• **Requirement**:
Give the records back in full, exactly as they read.

• **The records**:

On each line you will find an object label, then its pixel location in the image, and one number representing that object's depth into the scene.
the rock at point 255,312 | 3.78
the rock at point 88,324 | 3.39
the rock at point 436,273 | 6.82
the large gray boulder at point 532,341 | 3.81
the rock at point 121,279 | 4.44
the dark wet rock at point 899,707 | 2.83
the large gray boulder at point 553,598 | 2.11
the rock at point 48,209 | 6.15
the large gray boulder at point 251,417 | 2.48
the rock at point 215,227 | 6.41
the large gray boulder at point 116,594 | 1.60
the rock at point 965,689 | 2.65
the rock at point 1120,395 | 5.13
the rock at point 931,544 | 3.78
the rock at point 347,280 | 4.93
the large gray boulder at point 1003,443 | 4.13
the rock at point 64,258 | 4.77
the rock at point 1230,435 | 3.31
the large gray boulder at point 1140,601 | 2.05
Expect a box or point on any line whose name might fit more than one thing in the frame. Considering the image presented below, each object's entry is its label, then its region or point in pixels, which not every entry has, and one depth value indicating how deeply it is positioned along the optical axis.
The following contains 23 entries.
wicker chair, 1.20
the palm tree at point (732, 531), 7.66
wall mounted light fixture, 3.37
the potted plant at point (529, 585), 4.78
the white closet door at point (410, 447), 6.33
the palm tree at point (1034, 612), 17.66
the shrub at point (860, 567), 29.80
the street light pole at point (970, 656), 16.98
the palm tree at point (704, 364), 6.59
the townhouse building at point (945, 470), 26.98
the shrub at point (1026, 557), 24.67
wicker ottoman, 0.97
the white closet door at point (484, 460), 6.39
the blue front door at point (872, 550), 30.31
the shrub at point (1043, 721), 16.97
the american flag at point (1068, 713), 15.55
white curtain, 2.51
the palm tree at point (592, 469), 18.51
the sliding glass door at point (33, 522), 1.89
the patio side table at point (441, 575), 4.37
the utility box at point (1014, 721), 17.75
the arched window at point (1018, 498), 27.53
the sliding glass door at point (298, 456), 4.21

• **Output of the task**:
On each line you will find an object label, then its pixel location in the image, and one number representing that object's depth into the scene.
the rock at point 255,312 | 3.78
the rock at point 88,324 | 3.39
the rock at point 436,273 | 6.82
the large gray boulder at point 532,341 | 3.81
the rock at point 121,279 | 4.44
the dark wet rock at point 899,707 | 2.83
the large gray boulder at point 553,598 | 2.11
the rock at point 48,209 | 6.15
the large gray boulder at point 251,417 | 2.48
the rock at point 215,227 | 6.41
the large gray boulder at point 116,594 | 1.60
the rock at point 965,689 | 2.65
the rock at point 1120,395 | 5.13
the rock at point 931,544 | 3.78
the rock at point 347,280 | 4.93
the large gray boulder at point 1003,443 | 4.13
the rock at point 64,258 | 4.77
the rock at point 1230,435 | 3.31
the large gray boulder at point 1140,601 | 2.05
Expect a box or point on any line whose name might fit more than one thing in the frame. Considering the image presented below, each object's entry is its label, then its region or point in pixels, which not every entry has, and one depth value indicating how deeply it is positioned along the optical axis.
The following contains 23 entries.
wicker chair, 1.20
the palm tree at point (732, 531), 7.66
wall mounted light fixture, 3.37
the potted plant at point (529, 585), 4.78
the white closet door at point (410, 447), 6.33
the palm tree at point (1034, 612), 17.66
the shrub at point (860, 567), 29.80
the street light pole at point (970, 656), 16.98
the palm tree at point (704, 364), 6.59
the townhouse building at point (945, 470), 26.98
the shrub at point (1026, 557), 24.67
wicker ottoman, 0.97
the white closet door at point (484, 460), 6.39
the blue front door at point (872, 550), 30.31
the shrub at point (1043, 721), 16.97
the american flag at point (1068, 713), 15.55
white curtain, 2.51
the palm tree at point (592, 469), 18.51
the sliding glass door at point (33, 522), 1.89
the patio side table at point (441, 575), 4.37
the utility box at point (1014, 721), 17.75
the arched window at point (1018, 498), 27.53
the sliding glass door at point (298, 456), 4.21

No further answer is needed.